As for mid-cap firms, Hyderabad-based Bhagyanagar Industries recently completed the issue and allotment of 150 zero-coupon unsecured FCCBs for a total of $15 million. "The company requires funds for the $244 million infrastructure projects it has taken on, and we are planning to raise $15 million in the first phase," says Bhagyanagar chairman Narendra Surana.
Encouraged by easier access to foreign convertible bond markets, companies are turning away more demanding private equity investors as they look to fund their expansion projects. A booming stock market that has climbed 30% this year has helped firms raise their profile among foreign investors and boost valuations to around 15 times expected earnings.
The rush for FCCB issues is driven by the availability of cheaper funds abroad and the speed companies can raise them, say analysts, and the trend is likely to gain momentum. Another advantage is the premium Indian firms receive on their shares compared to domestic prices. A follow-on public offer or a rights issue in India may not get a significant premium over the current price in the Indian bourses. Indian promoters also get a lock-in undertaking from the foreign investors for GDRs/FCCBs.
"Convertible bonds are a lot easier than private equity deals, which come with strings attached, such as board representation," says one merchant banker. Most of the GDRs/FCCBs are raised from London, Singapore and Luxembourg Exchanges. "Listing on these overseas stock exchanges is less time-consuming, as there are fewer procedural delays," he adds.
Technical drivers
There are also technical reasons for the interest in FCCBs. The meltdown in stock valuations has brought a renewed interest in new FCCB issues. The conversion premia on FCCBs had shown a decline from the 50-60% mark at a time when the Sensex was hovering at 8,000 levels, to the 10-20% mark when it was around 12,000 levels. This was because players were expecting the stock prices would not rise much further. As a result, a large number of corporate borrowers were starting to make plans for equity issuance in place of converts, as markets were approaching fair valuations. The May/June correction in equity markets has once again rejuvenated the markets for converts, with a rise in the conversion premias. This is expected to bring renewed investor interest in FCCBs in the medium-term.
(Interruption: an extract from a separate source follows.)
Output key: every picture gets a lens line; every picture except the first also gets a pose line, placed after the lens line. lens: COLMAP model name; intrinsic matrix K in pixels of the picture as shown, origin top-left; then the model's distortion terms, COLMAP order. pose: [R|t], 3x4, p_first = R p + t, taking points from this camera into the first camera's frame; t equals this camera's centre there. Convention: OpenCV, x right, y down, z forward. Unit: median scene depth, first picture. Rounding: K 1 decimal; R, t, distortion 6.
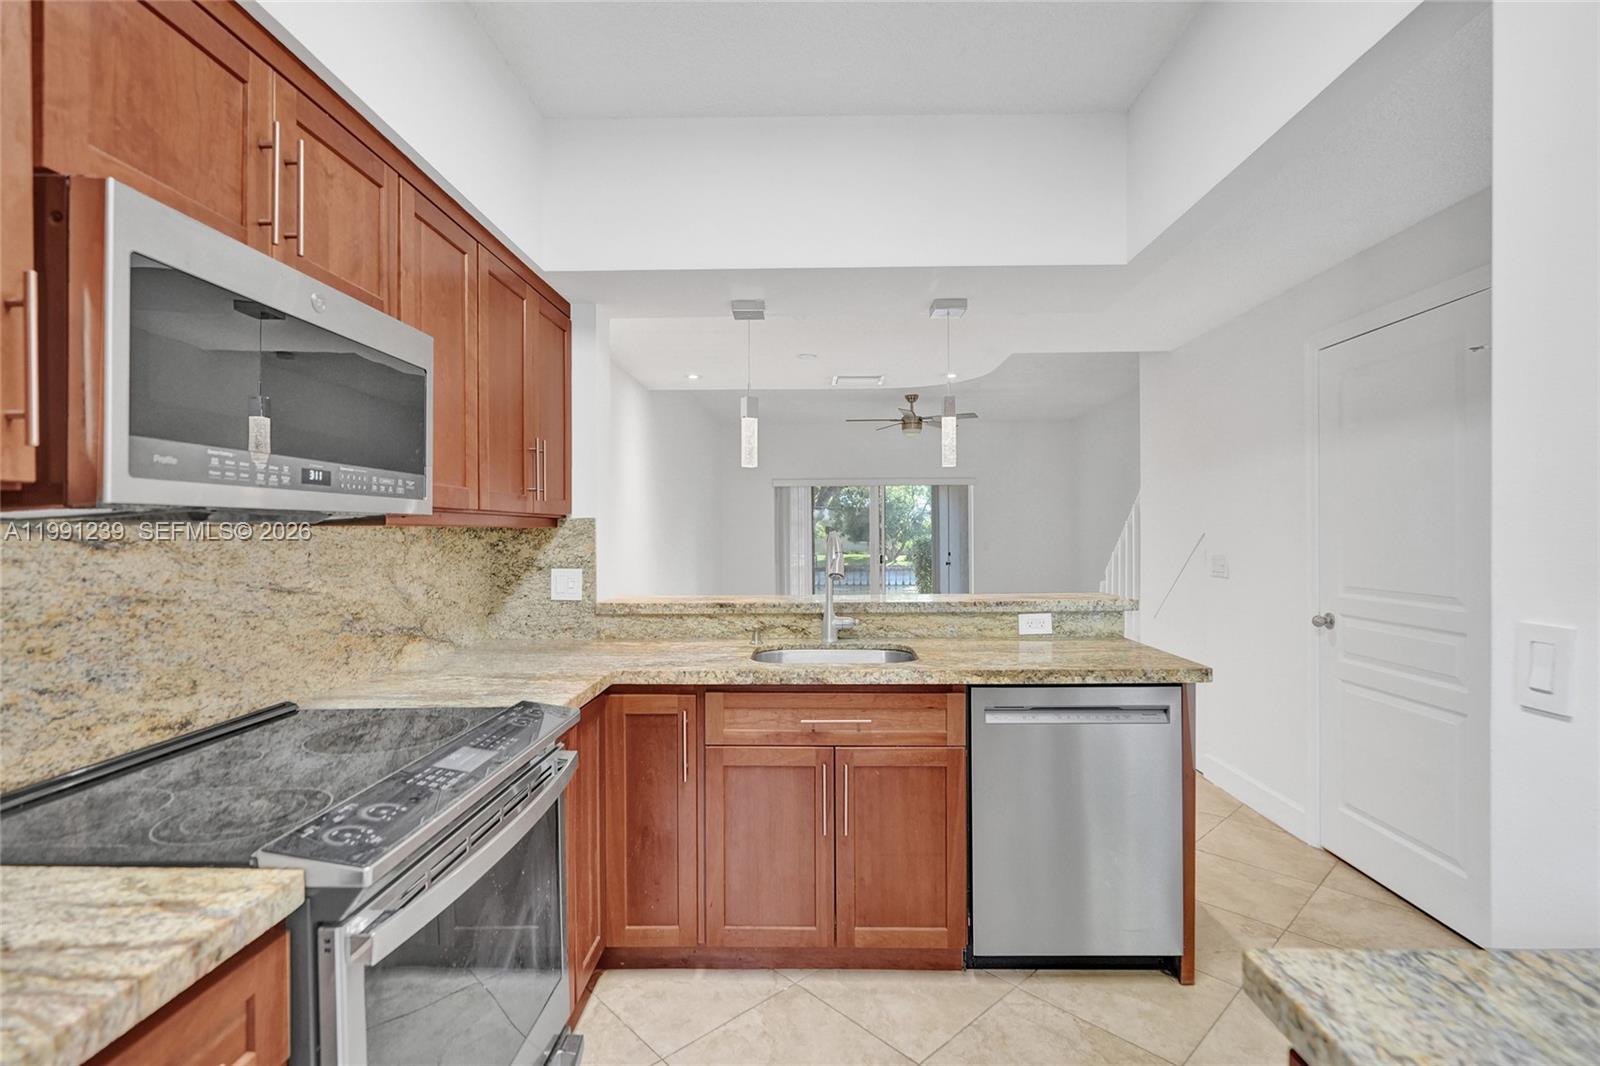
lens RADIAL K [[753.8, 0, 800.0], [0, 753.8, 533.0], [0, 0, 1]] dist [0.001193, 0.000883]
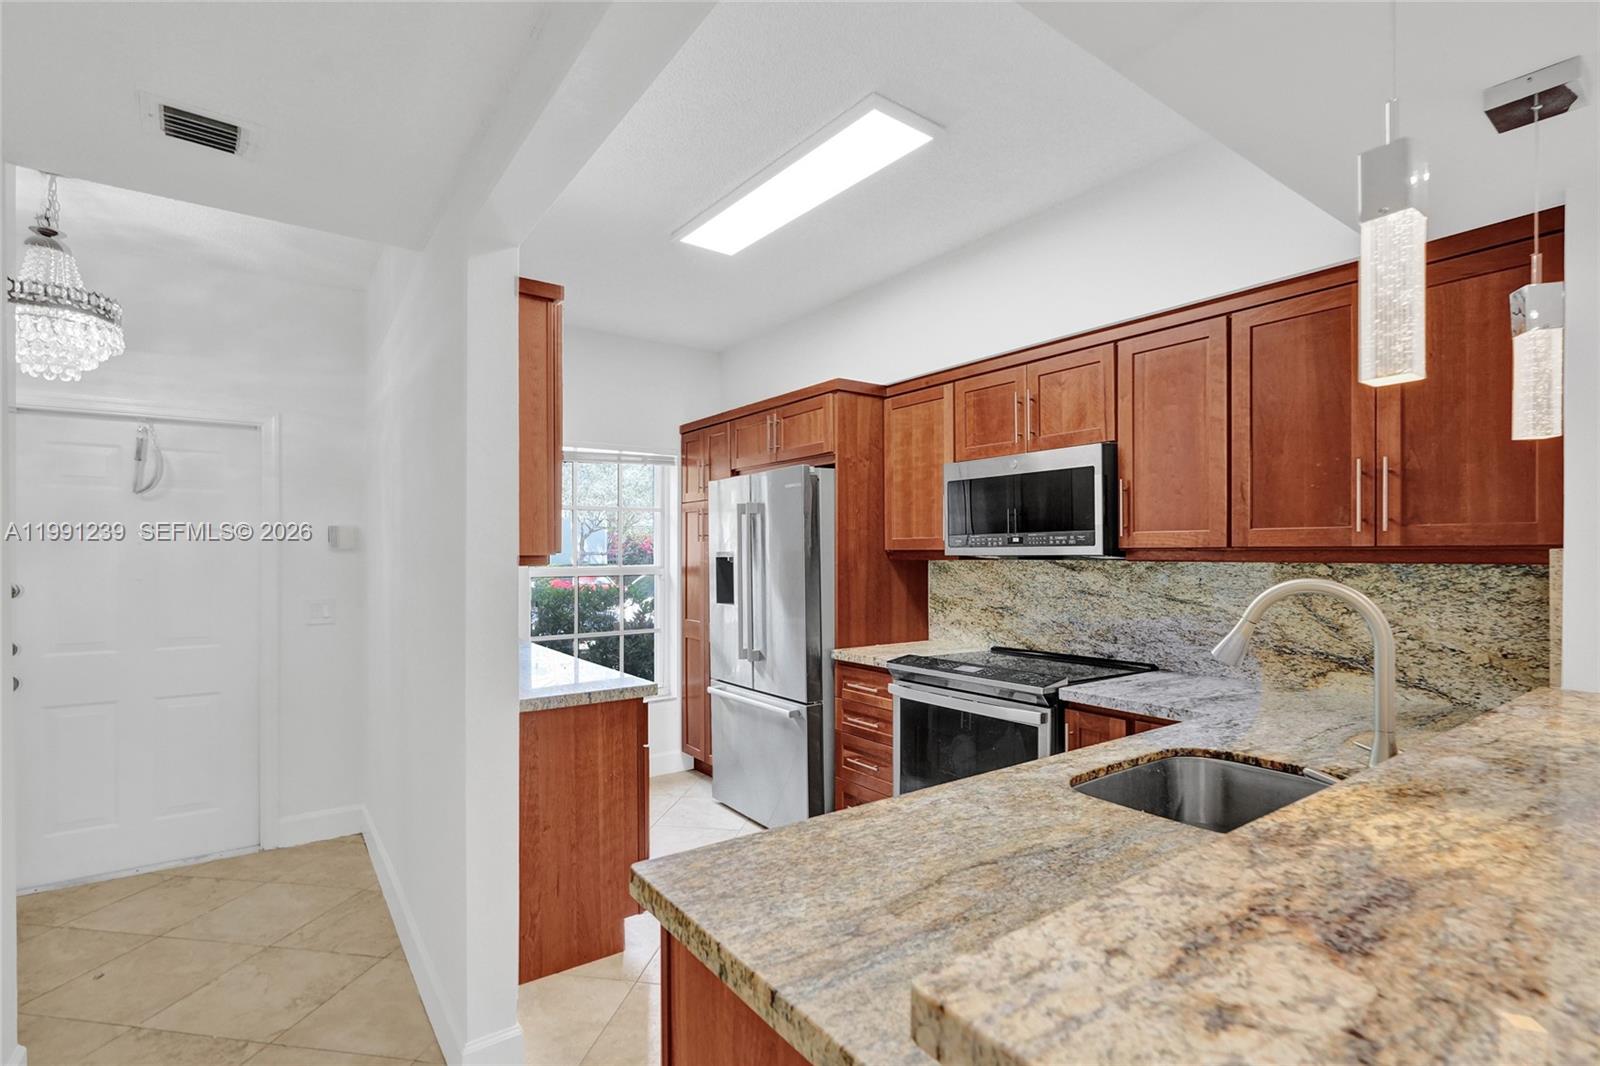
lens RADIAL K [[745.1, 0, 800.3], [0, 745.1, 550.3], [0, 0, 1]] dist [-0.003593, 0.000559]
pose [[-0.795203, 0.003970, -0.606330, 0.737841], [0.005015, 0.999987, -0.000029, -0.027727], [0.606323, -0.003064, -0.795213, 1.425774]]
A further driver of FCCB interest is a pricing advantage for firms of nearly 1%, if you take hedging costs and withholding tax into account. Not counting hedging and withholding costs, foreign loans are cheaper by at least 3 percentage points. Tata Steel recently raised $750 million equivalent loans for between five and seven years at 5.6%, while a rupee loan would have cost at least 9%.
It is estimated that close to $1 billion will be mobilised by Indian companies in the fourth quarter; and this momentum will only increase, say players. While nearly half the money will be accounted for by Tisco - which has announced a $500 millon FCCB issue - a dozen mid-cap companies are also exploring this route, such as Mumbai-based India Cements, Asian Electronics, (a manufacturer of energy-efficient products) and Hyderabad-based Vishaka Industries.